When uploading a file to PHP, follow these rules:

1. Check whether a file is uploaded or not: isset($_FILES['userfile'])
2. Check whether the file upload was successful ($_FILES['userfile']['error'] === 0). If not, display a corresponding error message. See this page for possible errors.
3. Check the file size (maximum size): $_FILES['userfile']['size'] < 102400 (limits the file size to 100 kB) (optionally check whether the file is empty or not, this depends on your application)
4. If you're going to use the file name, sanitize it, by stripping out forbidden characters: $sanitizedFileName = preg_replace('#[^a-z0-9_-]#i', '', $_FILES['userfile']['name']);

5. Check the extension on the sanitized name, whether it's allowed or not:

   $allowedExtensions = array('png', 'jpg', 'jpeg', 'txt', 'gif');
   $dotPos = strrchr($_FILES['userfile']['name'], '.');
   $ext = '';
   // Both FALSE and 0 will not match, I consider 'htaccess' in '.htaccess' not as an extension
   if($dotPos){
      // we are not interested whether the extension is in uppercase or lowercase
      $ext = strtolower(substr($_FILES['userfile']['name'], $dotPos));
   }
   if(!in_array($ext, $allowedExtensions)){
      echo 'Extension not allowed';
   }
   else{
      // continue with uploading
   }
   

6. Optionally, use image functions to verify an image, and limit the dimension (width x height) with getimagesize().

7. Use move_uploaded_file($_FILES['userfile'], "$targetDir/$sanitizedFileName") or store the contents (file_get_contents($_FILES['userfile']['tmp_name'])) in the database.
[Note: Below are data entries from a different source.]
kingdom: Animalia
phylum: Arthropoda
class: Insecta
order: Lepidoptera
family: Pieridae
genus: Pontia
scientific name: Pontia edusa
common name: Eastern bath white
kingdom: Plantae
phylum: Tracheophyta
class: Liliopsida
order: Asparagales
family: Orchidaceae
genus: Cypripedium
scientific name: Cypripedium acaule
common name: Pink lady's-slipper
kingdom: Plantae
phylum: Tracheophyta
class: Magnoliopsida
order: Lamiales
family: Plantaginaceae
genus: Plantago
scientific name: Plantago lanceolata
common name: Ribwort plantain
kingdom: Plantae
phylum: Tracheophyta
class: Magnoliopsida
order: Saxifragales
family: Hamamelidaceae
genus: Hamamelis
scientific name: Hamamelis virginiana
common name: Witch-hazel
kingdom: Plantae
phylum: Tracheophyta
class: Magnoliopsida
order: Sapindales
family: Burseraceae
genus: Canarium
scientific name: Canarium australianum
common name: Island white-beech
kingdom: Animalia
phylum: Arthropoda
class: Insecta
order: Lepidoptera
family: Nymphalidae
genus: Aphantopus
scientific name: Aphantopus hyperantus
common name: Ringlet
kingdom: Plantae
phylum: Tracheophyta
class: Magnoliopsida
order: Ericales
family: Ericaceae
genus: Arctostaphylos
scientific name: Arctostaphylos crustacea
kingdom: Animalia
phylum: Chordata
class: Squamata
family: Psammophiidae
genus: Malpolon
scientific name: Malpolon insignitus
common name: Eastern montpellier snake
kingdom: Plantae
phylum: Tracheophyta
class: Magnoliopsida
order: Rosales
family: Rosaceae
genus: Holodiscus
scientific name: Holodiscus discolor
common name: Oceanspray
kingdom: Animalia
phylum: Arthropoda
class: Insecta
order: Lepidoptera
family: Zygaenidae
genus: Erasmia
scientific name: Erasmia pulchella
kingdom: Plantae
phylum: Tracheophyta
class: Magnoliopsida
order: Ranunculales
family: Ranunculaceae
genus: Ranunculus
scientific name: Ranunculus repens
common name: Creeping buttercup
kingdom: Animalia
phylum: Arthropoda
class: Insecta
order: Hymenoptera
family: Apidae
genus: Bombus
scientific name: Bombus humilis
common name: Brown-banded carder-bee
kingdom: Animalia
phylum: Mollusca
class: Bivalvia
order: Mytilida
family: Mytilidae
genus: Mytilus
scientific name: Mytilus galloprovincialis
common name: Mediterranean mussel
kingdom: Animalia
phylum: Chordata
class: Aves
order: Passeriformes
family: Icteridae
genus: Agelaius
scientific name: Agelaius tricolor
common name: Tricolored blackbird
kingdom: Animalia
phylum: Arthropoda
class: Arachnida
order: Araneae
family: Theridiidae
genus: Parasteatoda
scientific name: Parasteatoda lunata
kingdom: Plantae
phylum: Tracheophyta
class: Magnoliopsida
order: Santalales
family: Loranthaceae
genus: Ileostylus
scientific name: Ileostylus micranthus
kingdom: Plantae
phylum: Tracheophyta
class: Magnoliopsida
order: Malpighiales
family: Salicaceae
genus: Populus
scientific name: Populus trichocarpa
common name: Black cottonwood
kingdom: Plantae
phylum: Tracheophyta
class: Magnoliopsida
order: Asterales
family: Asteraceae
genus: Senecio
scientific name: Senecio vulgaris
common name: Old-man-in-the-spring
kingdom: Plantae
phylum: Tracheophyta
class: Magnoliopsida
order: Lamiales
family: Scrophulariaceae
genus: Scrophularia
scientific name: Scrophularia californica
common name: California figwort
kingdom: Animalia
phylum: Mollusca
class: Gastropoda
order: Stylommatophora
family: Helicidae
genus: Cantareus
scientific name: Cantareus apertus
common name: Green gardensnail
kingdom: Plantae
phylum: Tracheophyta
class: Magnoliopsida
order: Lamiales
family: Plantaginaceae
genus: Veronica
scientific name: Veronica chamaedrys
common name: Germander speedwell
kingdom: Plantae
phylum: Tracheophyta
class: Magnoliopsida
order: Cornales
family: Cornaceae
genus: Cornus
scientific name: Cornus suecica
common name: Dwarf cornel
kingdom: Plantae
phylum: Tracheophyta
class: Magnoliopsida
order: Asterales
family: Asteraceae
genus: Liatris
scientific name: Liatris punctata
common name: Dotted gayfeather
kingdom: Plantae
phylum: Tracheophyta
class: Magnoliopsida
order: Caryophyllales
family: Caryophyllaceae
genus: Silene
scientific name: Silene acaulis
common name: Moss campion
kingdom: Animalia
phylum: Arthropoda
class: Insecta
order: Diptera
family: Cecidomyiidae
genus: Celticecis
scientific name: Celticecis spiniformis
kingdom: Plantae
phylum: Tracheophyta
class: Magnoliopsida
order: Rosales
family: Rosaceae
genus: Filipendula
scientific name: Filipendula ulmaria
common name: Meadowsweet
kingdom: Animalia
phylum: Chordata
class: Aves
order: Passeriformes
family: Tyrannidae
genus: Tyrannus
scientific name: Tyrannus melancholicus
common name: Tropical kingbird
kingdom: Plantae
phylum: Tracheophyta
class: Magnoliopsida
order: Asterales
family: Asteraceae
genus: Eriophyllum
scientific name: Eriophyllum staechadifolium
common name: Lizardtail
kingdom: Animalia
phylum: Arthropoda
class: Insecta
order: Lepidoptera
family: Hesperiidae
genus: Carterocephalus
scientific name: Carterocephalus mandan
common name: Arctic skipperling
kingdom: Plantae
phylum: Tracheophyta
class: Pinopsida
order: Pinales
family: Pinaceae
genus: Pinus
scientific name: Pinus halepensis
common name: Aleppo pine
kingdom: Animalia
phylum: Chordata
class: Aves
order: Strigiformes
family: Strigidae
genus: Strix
When storing in the database, do not forget to escape your data.

Answer 2

My guess would be that it has something to do with your addslashes($content) statement. As lekensteyn said, this could cause binary data (such as in an image) to be corrupted. Instead of using addslashes(), take a look at PHP's mysql_real_escape_string() function.

Additionally, I don't think its considered best practice, in most cases, to store data such as file uploads in a database. You should consider saving the file on the disk and just store its filename in the database. Storing files up to 2GB in your database would create a needless burden for your MySQL server.